▶ Gösterilen Metin:
Gaye Boralıoğlu: Erkek ilk olarak babaya toslar

Gaye Boralıoğlu ile son kitabı Dünyadan Aşağı üzerine konuştuk. Boralıoğlu, "İktidar vardır, hakikattir ve başkaldırılması gereken bir insanlık halidir. İktidar insan bünyesindeki başkasını hedefleyen kötülüğün kurulu ilk mekanizmasıdır" dedi.

Google Haberlere Abone ol

DUVAR - Gaye Boralıoğlu'nun yeni kitabı Dünyadan Aşağı, İletişim Yayınları etiketiyle okuyucu ile buluştu. Baba - oğul ilişkisi ekseninde Türkiye'nin son yıllardaki değişen kimliğini ve bireyin içindeki saf kötülük ve iyilik kavramını sorgulayan metin, Türkçe edebiyatta yeni bir ses olma iddiası taşıyor. Dildeki sadelik ve sinematografik anlatımıyla okurda kuvvetli bir edebi tat bırakan ve  çok sesli anlatımıyla edebiyatın tüm imkanlarının yakasına yapışan, Özge Dirik'in "Bir çocuğu kemiren ya bir babadır ya da yokluğu" dizeleriyle daha ilk andan kendi personasını çizen Dünyadan Aşağı'yı Gaye Boralıoğlu ile konuştuk. Boralıoğlu, "Her birey boşlukta belli bir yer kaplar, kadın varlığı o yeri düzenlemek, hoşlaştırmak ya da kendine uydurmak derdindeyken, erkek varlığı o yeri genişletmek arzusundadır, bunu yaparken de ilk olarak baba meselesine toslar" dedi.

Özge Dirik’le başlamak istiyorum. ‘Baba’nın Dünyadan Aşağı ile meselesi nedir?

▶ Sağlanan Veriler:
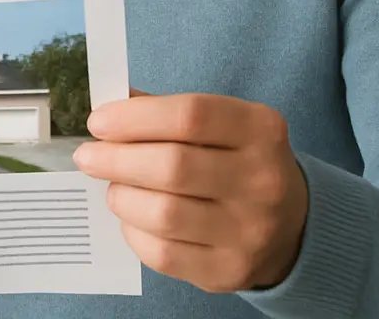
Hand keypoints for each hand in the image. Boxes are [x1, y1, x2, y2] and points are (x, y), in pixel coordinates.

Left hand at [74, 91, 307, 292]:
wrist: (291, 224)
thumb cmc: (234, 159)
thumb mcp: (219, 122)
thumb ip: (164, 110)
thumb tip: (107, 109)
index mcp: (259, 129)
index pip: (189, 115)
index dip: (135, 117)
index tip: (98, 122)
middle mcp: (262, 180)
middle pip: (172, 166)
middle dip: (116, 159)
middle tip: (87, 156)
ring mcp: (249, 231)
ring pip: (164, 214)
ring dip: (122, 196)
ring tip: (112, 186)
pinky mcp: (229, 271)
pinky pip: (164, 254)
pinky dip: (134, 231)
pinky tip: (131, 216)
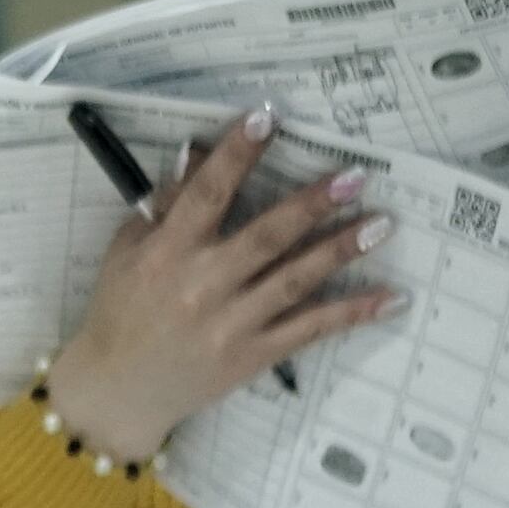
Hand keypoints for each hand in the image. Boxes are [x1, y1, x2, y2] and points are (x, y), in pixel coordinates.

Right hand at [37, 108, 397, 463]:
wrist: (119, 389)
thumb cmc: (121, 309)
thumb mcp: (128, 250)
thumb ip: (167, 204)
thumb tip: (198, 152)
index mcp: (168, 252)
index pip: (207, 195)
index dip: (236, 155)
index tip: (266, 118)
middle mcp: (204, 286)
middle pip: (266, 237)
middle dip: (312, 205)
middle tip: (354, 176)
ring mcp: (233, 324)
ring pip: (295, 281)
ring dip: (340, 251)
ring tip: (382, 224)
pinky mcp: (254, 356)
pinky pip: (309, 330)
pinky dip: (350, 313)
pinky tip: (389, 297)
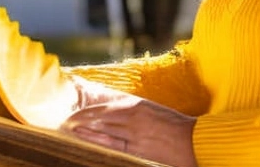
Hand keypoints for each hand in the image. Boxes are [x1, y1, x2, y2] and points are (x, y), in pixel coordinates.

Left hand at [61, 94, 196, 166]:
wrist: (194, 142)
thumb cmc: (173, 125)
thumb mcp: (152, 111)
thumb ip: (132, 111)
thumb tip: (113, 113)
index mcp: (136, 107)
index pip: (105, 109)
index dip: (87, 112)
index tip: (74, 115)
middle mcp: (133, 120)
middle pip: (101, 120)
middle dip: (82, 122)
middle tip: (66, 123)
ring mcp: (135, 137)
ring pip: (105, 134)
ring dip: (87, 133)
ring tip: (72, 133)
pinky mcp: (139, 152)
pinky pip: (115, 148)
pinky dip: (101, 145)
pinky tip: (89, 144)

▶ Görev:
Gaye Boralıoğlu söyleşisini iki cümleyle özetler misiniz?

▶ Çözülmüş Problem:
Gaye Boralıoğlu'nun İletişim Yayınları'ndan çıkan yeni kitabı Dünyadan Aşağı, baba-oğul ilişkisi ekseninde Türkiye'nin son yıllarda değişen kimliğini ve bireyin içindeki saf kötülük ile iyilik kavramını sorguluyor. Boralıoğlu söyleşide iktidarı başkaldırılması gereken bir insanlık hali olarak tanımlıyor ve erkek varlığının boşlukta kapladığı yeri genişletmek isterken ilk olarak baba meselesine tosladığını söylüyor.